A short, hopefully funny, essay about culture.
| I took my kids, the wife, and my parents up to DC on the VRE. It was interesting experience. We saw two museums. There was the museum of Air and Space and one dedicated to the American Indian. One should see them side by side.
My kids hated the air and space museum. They are girls and do not seem to possess the same kind of warrior spirit that I did in my youth. I always imagined myself in the space capsule, wearing the cool space suit, and winking at the girls that wouldn’t date me, who were now not cool enough to date me, because I was Mr. Spaceman. My imagination put me in the cockpit of a world war two plane. I was Mr. Invincible. The native American museum would have been lost on me in my adolescents, because it was too deep and too tragic.
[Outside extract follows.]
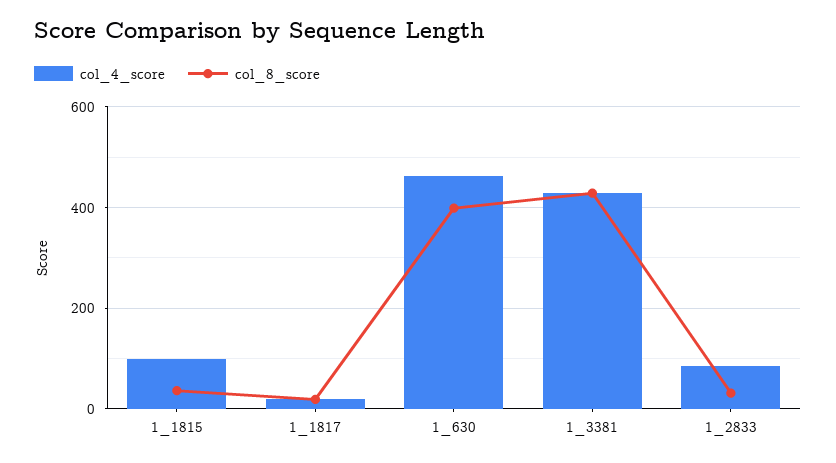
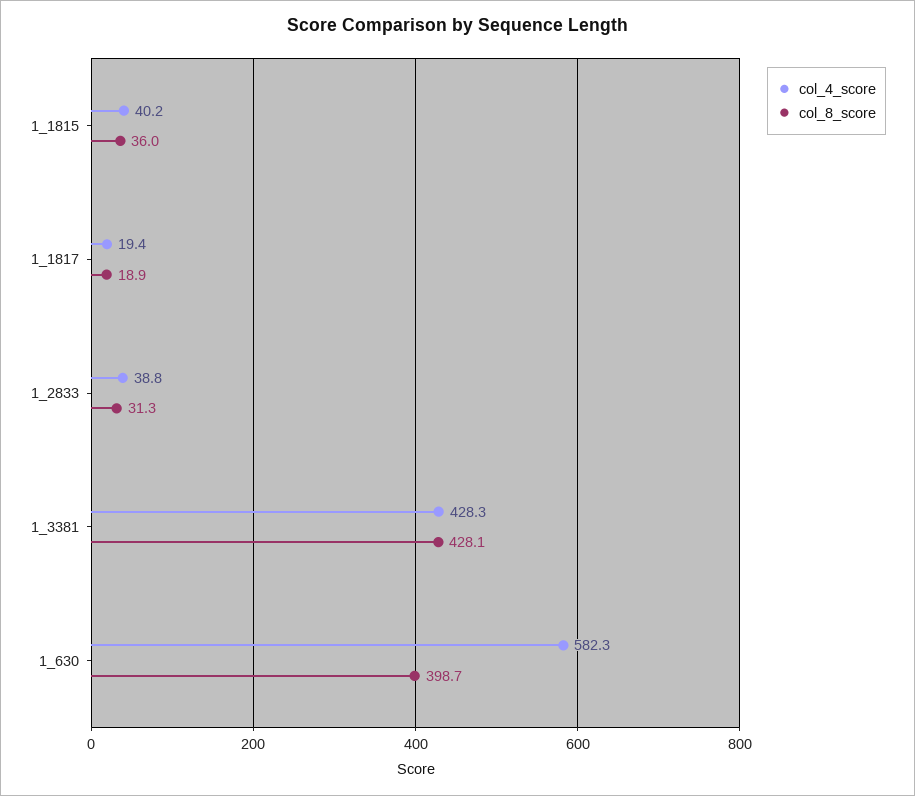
col_4_score, 1_1815: 100 -> 40.2
col_4_score, 1_630: 460 -> 582.3
col_4_score, 1_2833: 80 -> 38.8

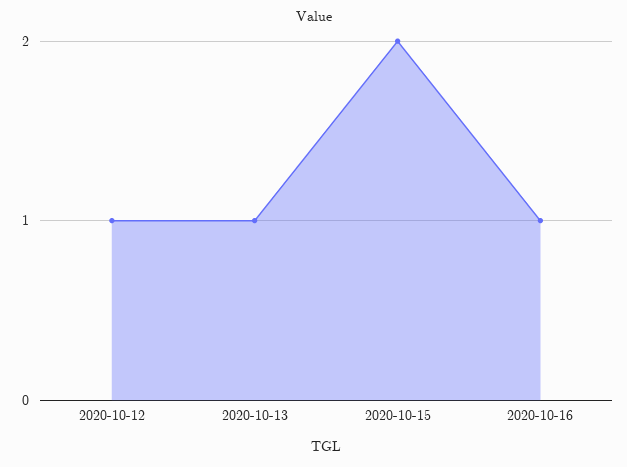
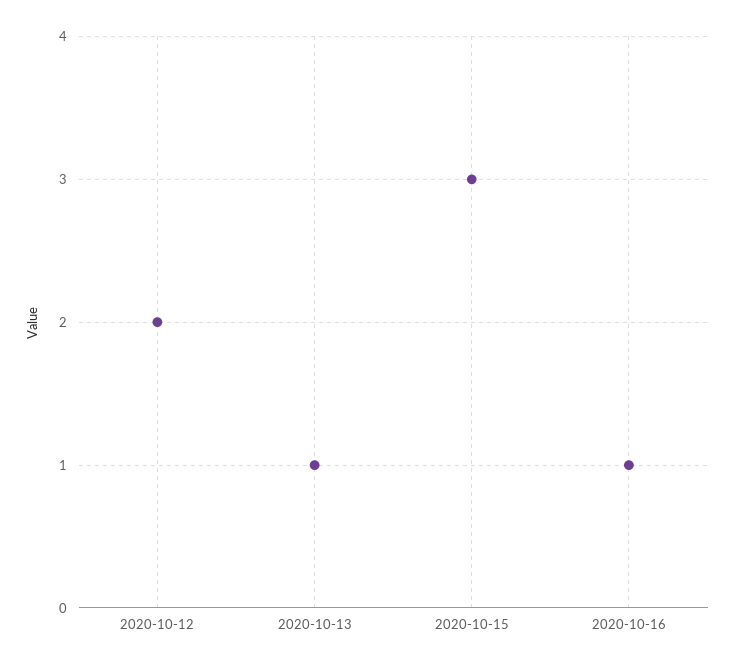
2020-10-12: 1 -> 2
2020-10-15: 2 -> 3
I would have been bored looking at pretty dresses, handmade crafts, and art trying to make an appeal to our better nature.
Museums are monuments to a culture. A culture is a shared consciousness. I love the fact that these two museums are side by side, two cultures that collided. One museum shows the United States in its prime, complete with phallic missiles that once carried nuclear warheads. Most of the space exploration technology exhibited was created and used when my dad was a little boy. They are ancient monuments to something that has passed. The people that looked to the moon and dreamed are gone.
There is a joke that goes like this:
People wonder how the pyramids were built. They wonder how a people who had no access to machines were able to move rocks that weighed tons several miles to place them in precisely the correct way to create a pyramid. One theory is that people were crazy smart back then. Like so smart they could move things with just their mind. These crazy smart people died out because the stupid people out fucked them. The crazy smart people invented robots or something to have sex with and just got old and died. After a while, only the stupid people were left, and they looked around at all the pyramids and said “hey, we built that.”
The Museum of the American Indian is so beautiful that one could hang outside it for a while. The building is sort of wavy and clay colored, almost like a mountain cut by winds. It is landscaped with corn, squash, purple coneflowers, and chili peppers.
Inside are collections of exhibits from a collection of people that tend to get lumped into Native Americans. To me, the theme of the museum is to speak for those that have been silenced and misrepresented. Dozens of tribes contributed to the exhibits. There is one that sticks out in my mind. There was a demonstration at one exhibit where a man had out a skin and on the skin, was a series of simple pictures starting from the center and spiraling out. He asked what we thought it was. I knew immediately that it was a calendar. It was, and it was nice to be right about something. Each year the tribe voted on the picture that would represent that year and the calendar spiraled out until the American government put the tribe on a reservation, which was represented by a final picture. The man that explained the exhibit was from that tribe. I don’t think I have ever seen the end of an era so well defined. It was haunting actually.
Monuments are built on sand and life will rise and fall with the tides in a constant dance between order and chaos, while the order of life will walk the middle path between the two.
In the end of course there is the train ride home with my kids and my wife. I think that whether your ancestors flew to the stars and left behind an empty rocket ship or made intricate bead work and a deep oral history, we all still want the same things. My life is just spiraling out from its center.